Caste census casts questions on job creation

In his column for The New Indian Express, Shankkar Aiyar writes that the inclusion of caste in the census underlines the omnipotence of caste in India’s political matrix. He asserted that the caste census will at best be a template for inclusion, not expansion in job creation. The momentum of public opinion backing the move clearly casts questions on job creation.

Take the IT services sector, which is one of the largest white collar employers. The Parliamentary Standing Committee on Education, in its March 2025 report, cited data to note that “there is an unusual decline in placements in IITs and IIITs between 2021-22 and 2023-24”. A TeamLease peport in October estimated that only 10 percent of engineering graduates would secure jobs this year. Indeed, another survey, published in March 2025, revealed that 83 percent of engineering graduates have no jobs.

The High Price of Please: Civility in the Age of AI

In his column for The New Indian Express, Ravi Shankar Etteth writes on the bizarre economics of the Artificial Intelligence (AI) age, where kindness is expensive. Recently, OpenAI CEO Sam Altman admitted that his company is “losing millions” because users are too polite to AI bots.

When you say “thank you” to a bot, you’re not flattering the algorithm; you’re reaffirming your own humanity. It’s like leaving a tip at a self-service counter. Irrational? Maybe. Civilising? Definitely. Of course, the tech bros might scoff. “Just get to the point,” they’ll say. “Prompt faster, think sharper, be brief.” But that’s like telling poets to stop using adjectives. Sure, the line moves faster but the soul drags behind. The idea that we’ll bankrupt AI firms with kindness is deliciously ironic. The same companies that unleashed world-altering technology are now fretting over too many “good mornings.” What’s next?

We plan our life amid its infinite danger

In her weekly column for The Indian Express, Leher Kala reflects on the randomness and fragility of life, using the recent Pahalgam terrorist attack—which narrowly missed a group of 17 sales executives from Bengaluru—as a starting point to explore how chance and chaos often override human planning.
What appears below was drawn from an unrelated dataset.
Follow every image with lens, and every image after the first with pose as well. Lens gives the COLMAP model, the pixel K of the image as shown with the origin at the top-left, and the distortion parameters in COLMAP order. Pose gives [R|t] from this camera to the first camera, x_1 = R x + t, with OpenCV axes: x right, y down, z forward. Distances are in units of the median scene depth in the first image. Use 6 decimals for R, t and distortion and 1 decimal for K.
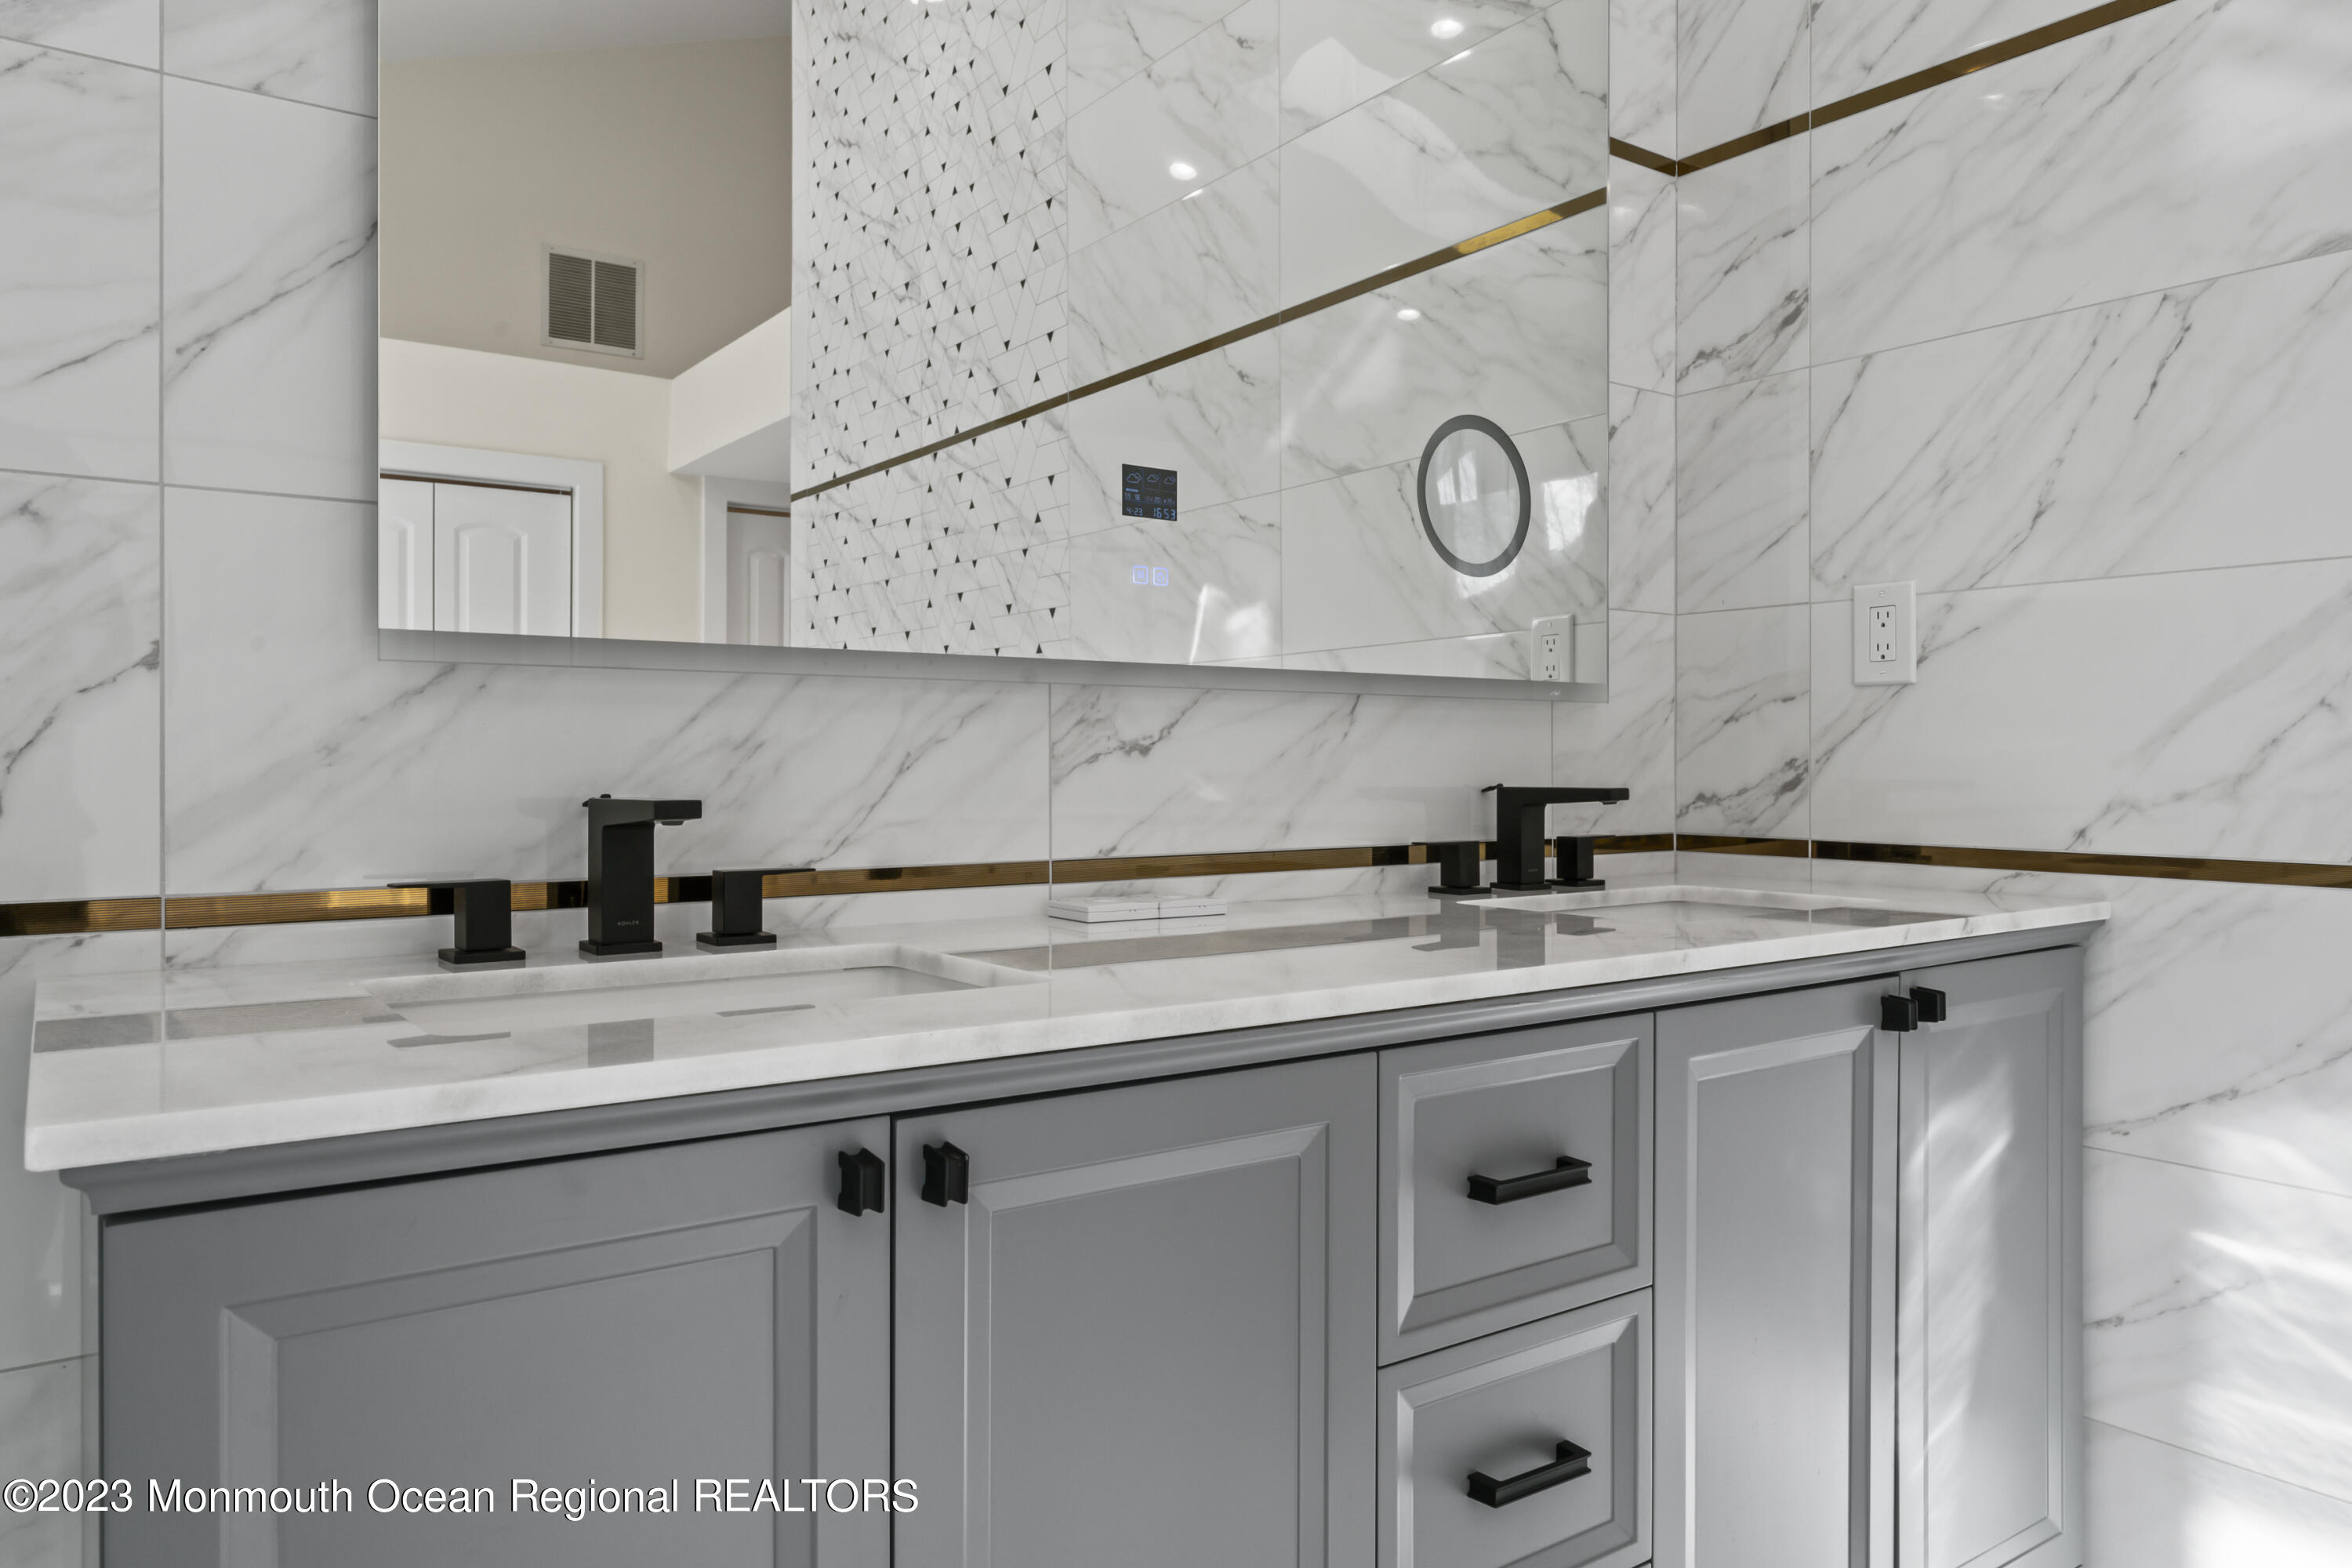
lens RADIAL K [[1645.6, 0, 1201.4], [0, 1645.6, 725.0], [0, 0, 1]] dist [0.039399, -0.010928]
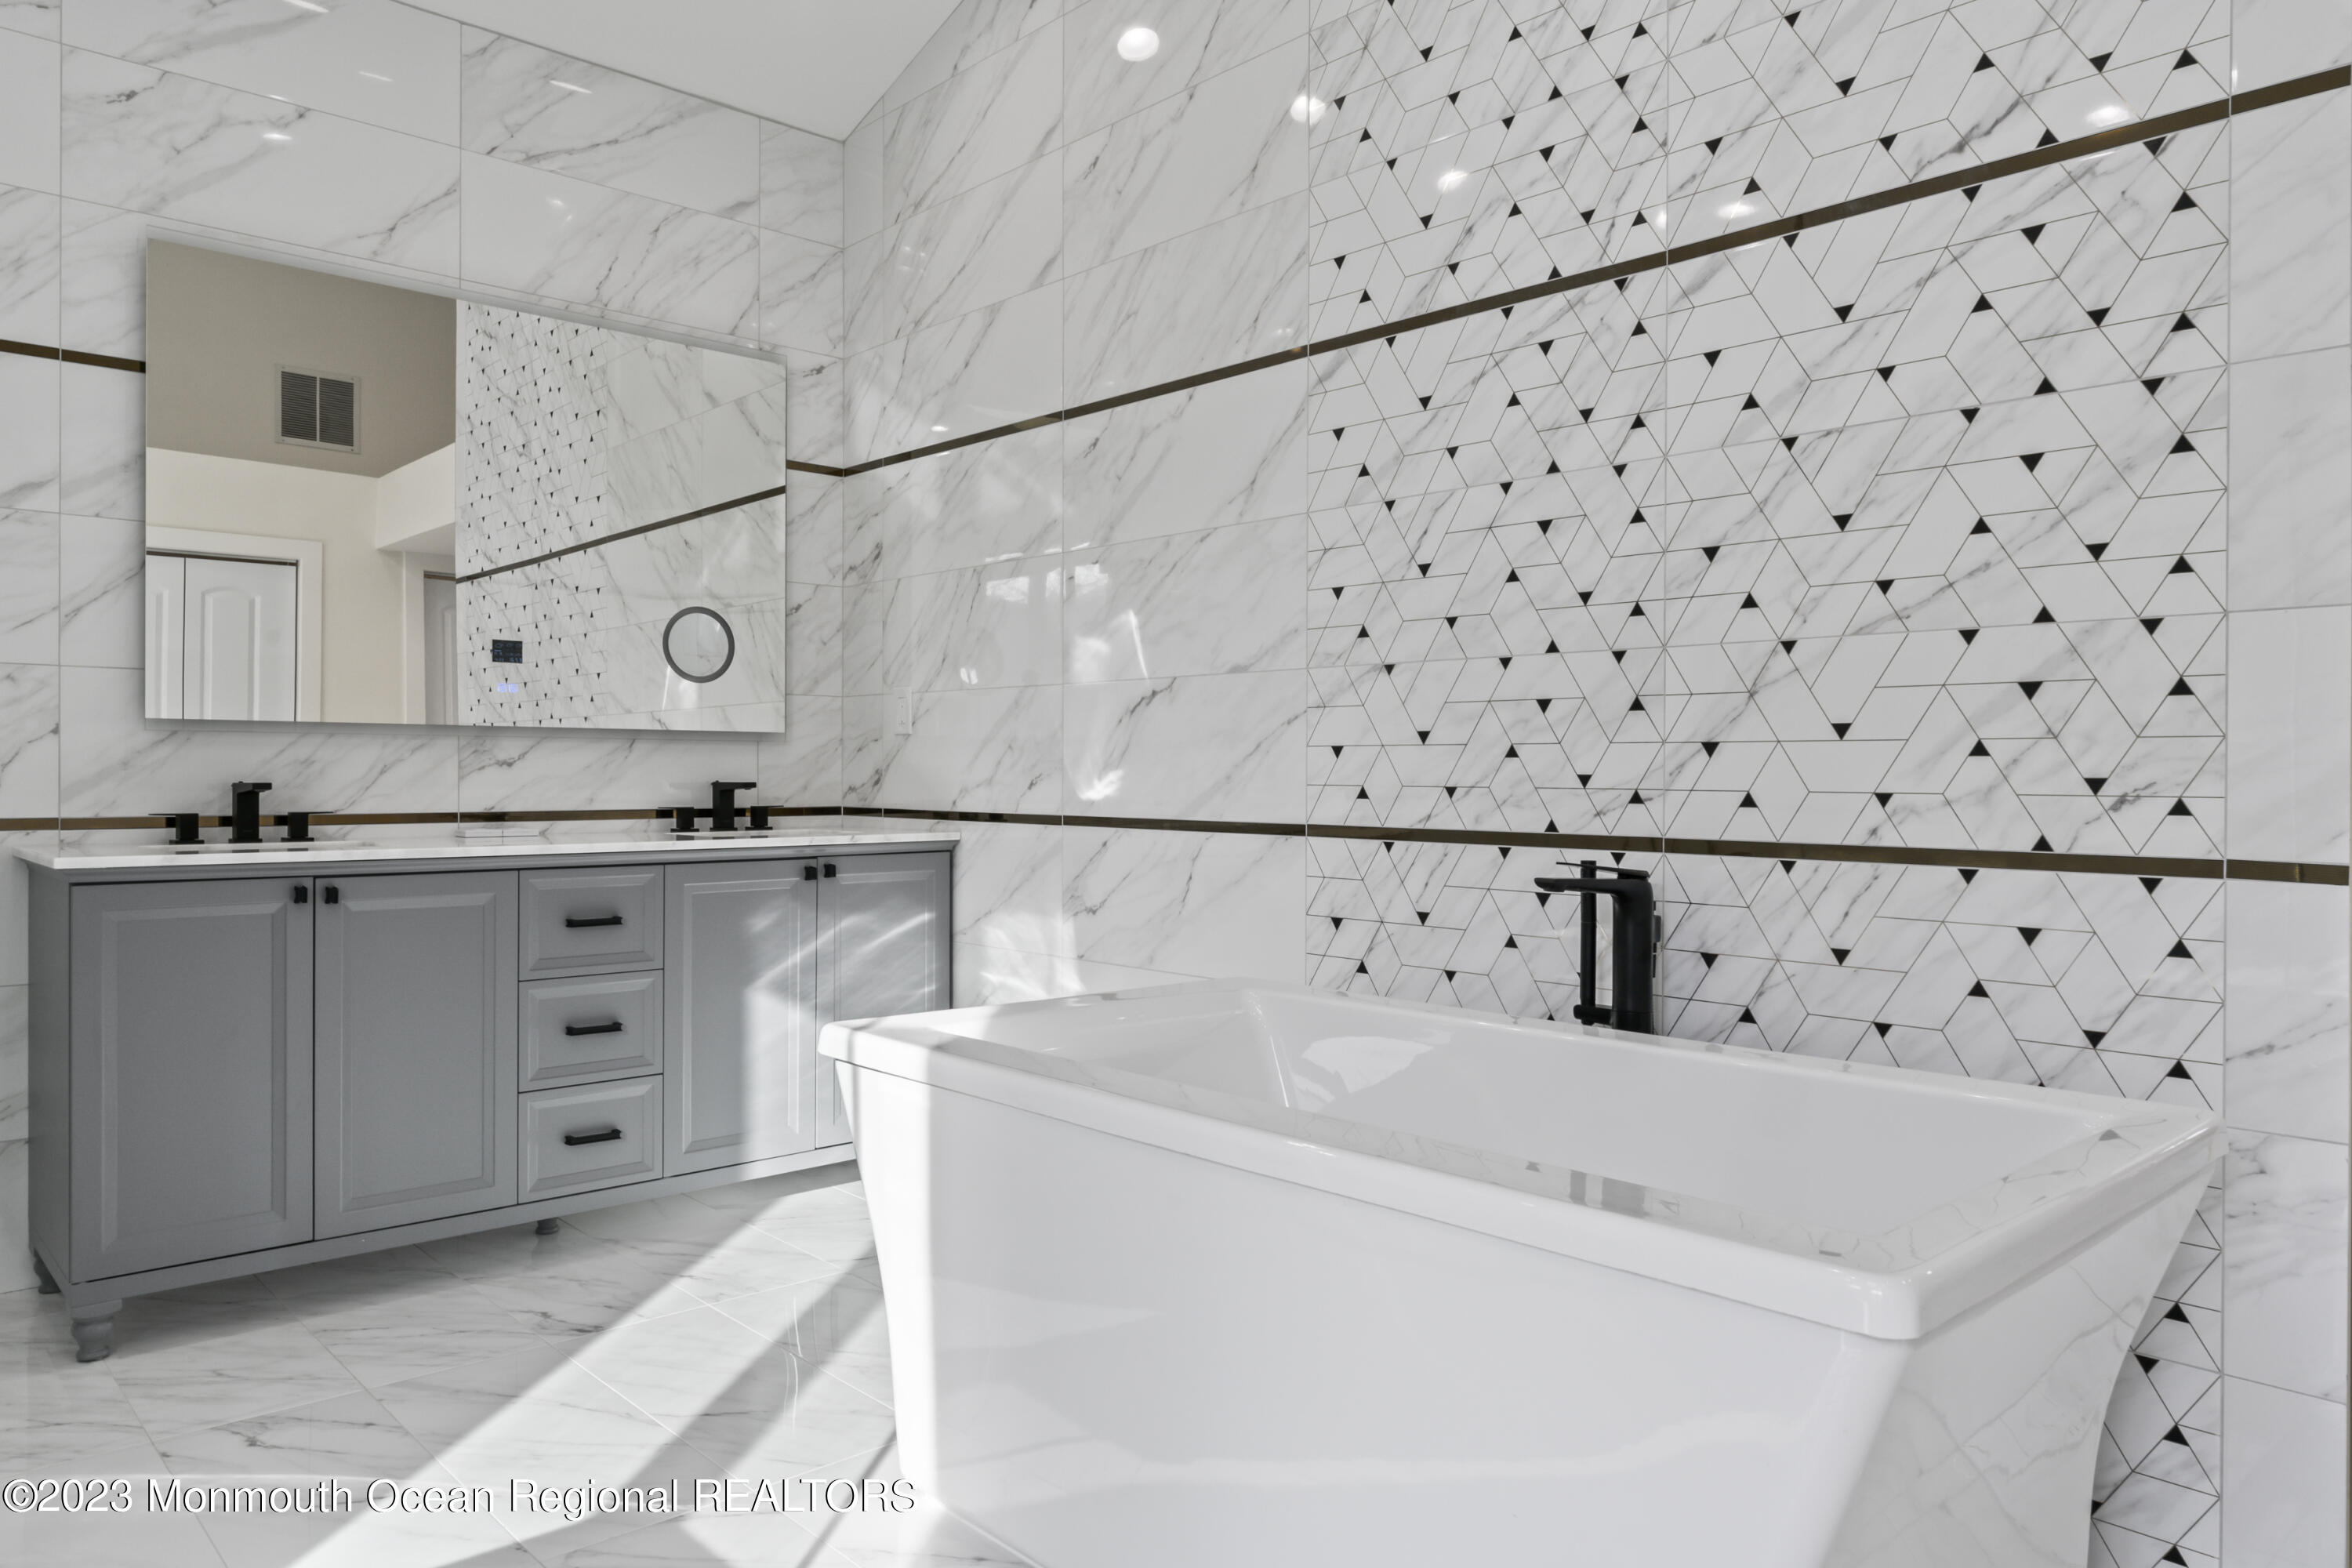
lens RADIAL K [[1645.6, 0, 1183.8], [0, 1645.6, 759.6], [0, 0, 1]] dist [0.039399, -0.010928]
pose [[0.994989, 0.003939, 0.099908, 0.543119], [-0.005426, 0.999878, 0.014620, -0.024389], [-0.099838, -0.015088, 0.994889, -1.109269]]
In a world where we seek control through routine and decision-making, tragedies like this expose the unsettling truth that even the most careful lives can be upended by events far beyond our influence.

What does a 30-something, privately employed techie living in Karnataka have to do with the turbulent history of Kashmir thousands of kilometers away, that he should randomly die for it? Almost nothing. A heinous crime has occurred, 26 families’ lives have changed forever and the hardest part is coming to grips with the fact that it wasn’t even personal. It brings to mind the “butterfly effect”, the theory that states that the flapping of the wings of a butterfly in Africa can cause a tornado in some other far-flung corner of the world.